Nel viaggio al seguito della "carovana imperiale della costruzione della nazione", con il terzo saggio Ignatieff fa sosta in Afghanistan. Si sofferma qui anzitutto sull'eccessiva leggerezza dell'iniziativa imperiale, che rischia di rivelarsi fatale: "gli imperi non possono essere light: o sono pesanti, o non durano, né lo fa la pace che dovrebbero salvaguardare" (p. 91).

Inoltre, l'Afghanistan offre a Ignatieff anche l'occasione per smascherare l''astuzia della ragione imperiale' di costruire, dietro la parvenza della motivazione umanitaria alla base dell'impresa di Nation-building, nient'altro che il nuovo volto di una vecchia forma di "sub-sovranità", già nota all'impero britannico col nome di 'dominio-indiretto': gli stati risultano nominalmente indipendenti, ma di fatto il potere reale rimani nelle mani del 'condominio imperiale', con Washington in testa e Londra, Tokio e le altre capitali a seguire.

I tre laboratori en plein air, in cui è in progress il tentativo contraddittorio di "riconciliare i principi del potere imperiale e dell'autodeterminazione" attraverso il progetto di Nation-building, hanno finora rivelato tutti la tensione cruciale insita in questa nuova prassi di dominio imperiale: "si tratta del conflitto tra nazionalismo locale e imperialismo internazionale, tra il desiderio delle elite locali di organizzare il proprio spettacolo e l'intenzione delle autorità internazionali di tenerle al guinzaglio" (p. 86).

La Conclusione di questa impareggiabile 'apologia critica' dell'imperialismo contemporaneo affronta direttamente l'innominabile tema della "nemesi" dell'impero, rappresentata storicamente dal nazionalismo: "i buoni propositi imperiali, anche se ben equipaggiati con elicotteri da combattimento, non possono competere con il potere generato dal nazionalismo moderno" (p. 134).

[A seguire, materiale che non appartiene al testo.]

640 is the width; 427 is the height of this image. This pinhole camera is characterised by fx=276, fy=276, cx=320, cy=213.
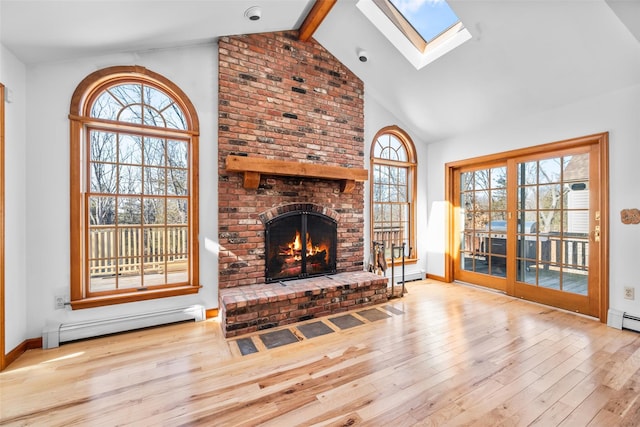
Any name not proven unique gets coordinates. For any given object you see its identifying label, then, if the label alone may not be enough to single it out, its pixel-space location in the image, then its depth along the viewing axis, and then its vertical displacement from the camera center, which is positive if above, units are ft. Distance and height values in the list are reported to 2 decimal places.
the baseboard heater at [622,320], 9.20 -3.71
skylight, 10.64 +7.66
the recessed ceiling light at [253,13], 9.47 +7.03
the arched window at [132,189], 9.04 +0.90
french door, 10.40 -0.54
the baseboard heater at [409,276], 15.31 -3.67
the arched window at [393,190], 15.15 +1.32
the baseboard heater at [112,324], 8.32 -3.63
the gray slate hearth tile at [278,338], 8.61 -4.04
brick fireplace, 10.89 +3.05
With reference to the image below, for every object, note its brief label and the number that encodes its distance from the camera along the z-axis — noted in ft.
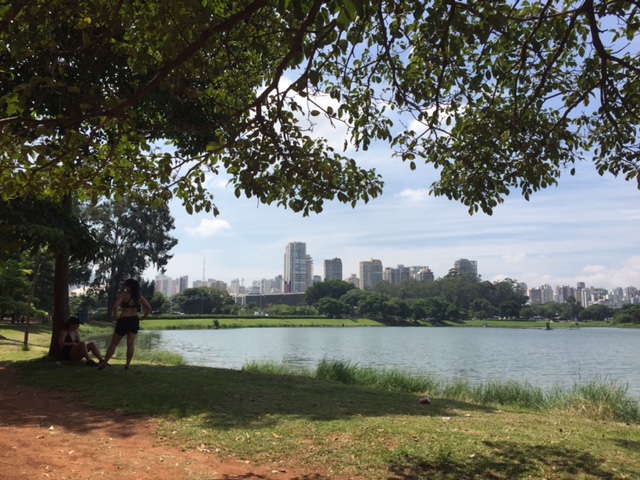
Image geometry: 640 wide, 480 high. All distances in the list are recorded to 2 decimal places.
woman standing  28.81
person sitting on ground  31.63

D'altra parte, la "concreta realtà globale" del crollo dell'ordine statale è il problema che la storia politica contemporanea ci impone di tenere a mente, e che rende l'"assistenza imperiale" una soluzione necessaria: "per ogni Vietnam che viene creato da una lotta nazionalistica, ricorda Ignatieff, ci sono una Sierra Leone o una Somalia che muoiono per il crollo istituzionale e la guerra civile" (p. 140).

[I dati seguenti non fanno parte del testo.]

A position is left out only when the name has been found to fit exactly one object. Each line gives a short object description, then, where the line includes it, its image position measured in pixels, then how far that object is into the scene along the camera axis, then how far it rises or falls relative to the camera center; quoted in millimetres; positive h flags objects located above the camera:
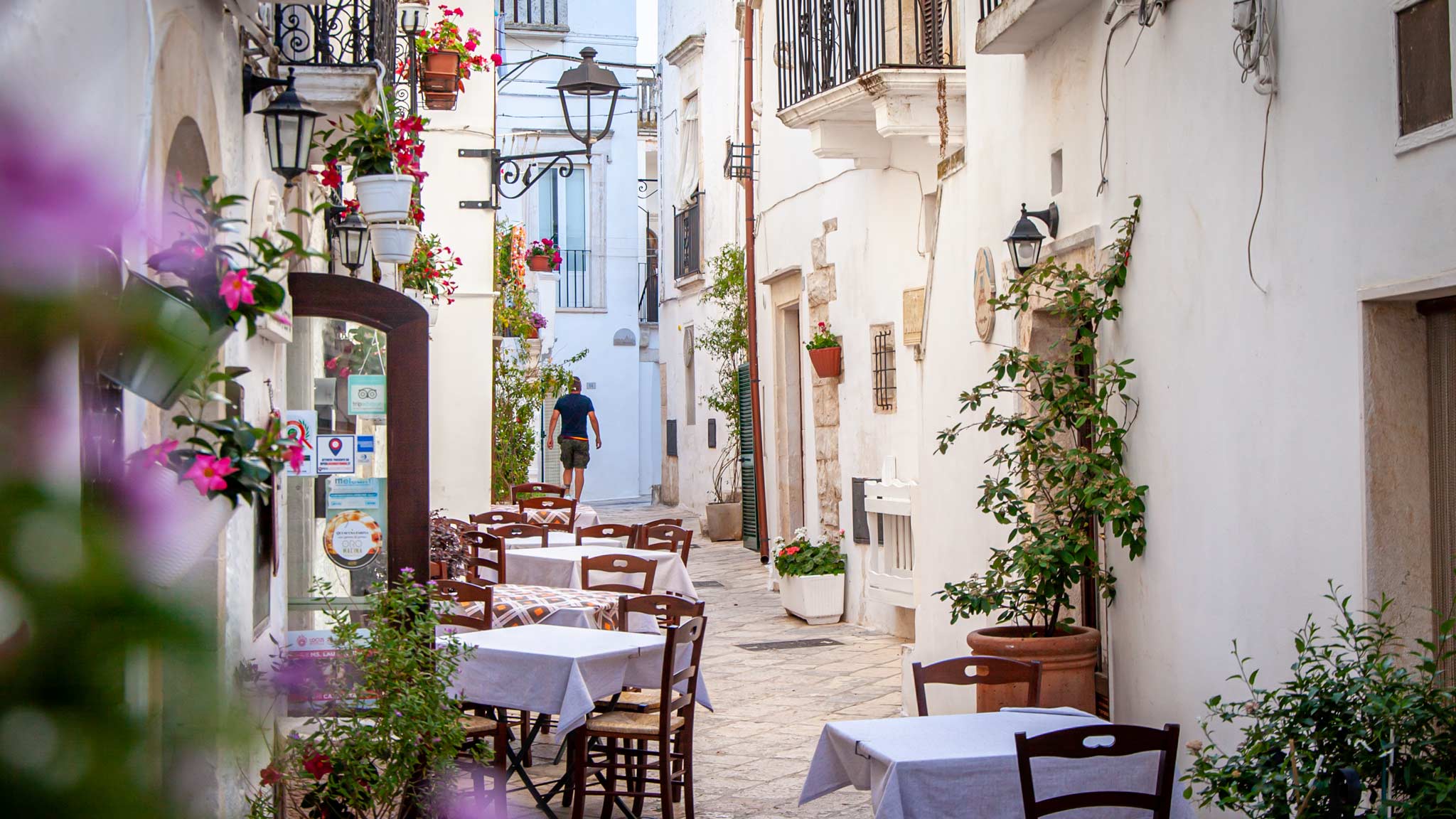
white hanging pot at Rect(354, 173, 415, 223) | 6387 +1155
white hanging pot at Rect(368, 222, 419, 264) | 7812 +1159
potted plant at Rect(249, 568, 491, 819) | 4262 -884
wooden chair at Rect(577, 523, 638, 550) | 10914 -691
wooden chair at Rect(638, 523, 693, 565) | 10172 -717
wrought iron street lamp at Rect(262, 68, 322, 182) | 5016 +1145
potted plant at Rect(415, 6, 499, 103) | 11391 +3167
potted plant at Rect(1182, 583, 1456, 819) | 3217 -749
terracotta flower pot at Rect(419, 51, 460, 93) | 11391 +3051
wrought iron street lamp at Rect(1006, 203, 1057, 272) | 6590 +905
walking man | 18906 +174
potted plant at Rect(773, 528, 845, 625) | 12016 -1210
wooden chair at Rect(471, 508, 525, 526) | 11773 -617
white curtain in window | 20578 +4294
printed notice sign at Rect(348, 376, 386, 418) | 5883 +213
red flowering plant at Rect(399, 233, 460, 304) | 11344 +1493
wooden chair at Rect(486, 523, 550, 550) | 10875 -683
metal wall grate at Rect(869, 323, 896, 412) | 11531 +607
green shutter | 16281 -307
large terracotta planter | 5855 -981
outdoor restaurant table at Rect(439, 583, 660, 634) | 7402 -881
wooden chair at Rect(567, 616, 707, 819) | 6004 -1322
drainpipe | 15445 +1541
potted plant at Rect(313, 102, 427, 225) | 6195 +1295
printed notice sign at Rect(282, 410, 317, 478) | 5625 +74
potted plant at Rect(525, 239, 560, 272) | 20297 +2840
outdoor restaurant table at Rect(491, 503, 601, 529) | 13030 -685
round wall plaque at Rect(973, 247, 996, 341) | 7469 +784
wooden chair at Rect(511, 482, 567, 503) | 15055 -498
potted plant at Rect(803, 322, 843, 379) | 12578 +768
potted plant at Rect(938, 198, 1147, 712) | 5883 -251
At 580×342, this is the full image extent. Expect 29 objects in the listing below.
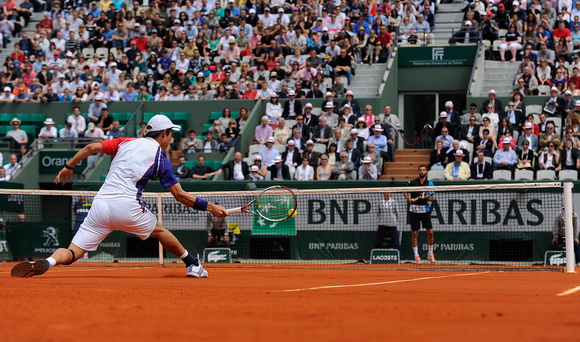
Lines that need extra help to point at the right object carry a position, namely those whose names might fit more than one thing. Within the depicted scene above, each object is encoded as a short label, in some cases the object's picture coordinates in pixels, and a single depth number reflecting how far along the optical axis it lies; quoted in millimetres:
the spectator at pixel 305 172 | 20172
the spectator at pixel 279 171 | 20312
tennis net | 17953
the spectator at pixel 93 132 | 23484
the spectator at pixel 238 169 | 20578
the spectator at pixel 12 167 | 22973
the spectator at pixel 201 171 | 20781
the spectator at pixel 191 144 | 22405
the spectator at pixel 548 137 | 19969
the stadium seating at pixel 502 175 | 18984
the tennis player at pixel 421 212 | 17859
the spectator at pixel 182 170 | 21078
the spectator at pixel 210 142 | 22319
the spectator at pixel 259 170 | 20312
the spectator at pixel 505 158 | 19438
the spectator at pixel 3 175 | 22395
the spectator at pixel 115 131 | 23244
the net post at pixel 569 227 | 13812
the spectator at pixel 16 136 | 24078
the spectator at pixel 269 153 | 21206
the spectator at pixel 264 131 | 22484
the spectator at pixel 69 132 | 23938
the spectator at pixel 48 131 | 24094
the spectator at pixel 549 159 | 19281
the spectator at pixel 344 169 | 19953
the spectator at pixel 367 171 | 19875
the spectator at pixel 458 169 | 19344
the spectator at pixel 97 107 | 24625
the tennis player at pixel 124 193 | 9953
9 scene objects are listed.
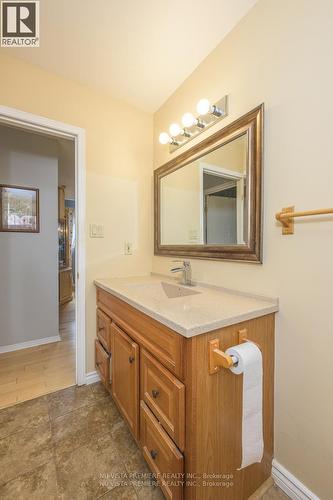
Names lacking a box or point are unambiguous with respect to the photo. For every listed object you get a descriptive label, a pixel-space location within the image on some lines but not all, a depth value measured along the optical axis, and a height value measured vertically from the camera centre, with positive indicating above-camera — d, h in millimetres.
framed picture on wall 2342 +394
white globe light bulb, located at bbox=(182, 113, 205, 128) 1455 +859
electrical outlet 1957 -38
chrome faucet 1543 -208
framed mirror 1127 +323
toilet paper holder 742 -409
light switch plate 1765 +109
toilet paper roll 762 -574
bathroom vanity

In conclusione, è proprio questo alto tasso di fallibilità del progetto nazionalistico di Nation-building a rappresentare il 'motivo paradossale' per cui un liberale convinto, come lo stesso Ignatieff confida di essere, non può rifiutare a priori la soluzione imperiale, ma è tenuto ad appoggiarla 'responsabilmente' quando - e solo quando - la costruzione (nazionalista) della nazione fallisce e la guerra civile dilaga uccidendo un intero paese. In queste situazioni, infatti, Ignatieff non ha dubbi: l'intervento imperiale, come recita il titolo del suo ultimo libro, rappresenta il "male minore" (lesser evil).

Indipendentemente dalla condivisione di queste tesi, del resto più heavy che light, il volume è indubbiamente interessante. Per la chiarezza, almeno, e la profondità con cui vengono presentati gli interrogativi cruciali dell'attuale fase internazionale e per la capacità di costringerci, senza possibilità di auto-inganno, a elaborare una nostra posizione a riguardo. Tuttavia, dopo averlo letto, diventa ancor più ineludibile la seguente domanda: se già il semplice suono di 'pace imperiale' (o più correttamente: pax romana) suonava insopportabilmente contraddittorio alle sue orecchie, come risulterebbe oggi al 'vecchio' Kant quello di 'libertà imperiale'? Non v'è dubbio che al più illustre portavoce del liberalismo, così come ai sudditi che dovrebbero oggi goderne, il suono della libertà eccessivamente light che deriva (inevitabilmente) da un impero, farebbe certo fischiare sonatamene le orecchie!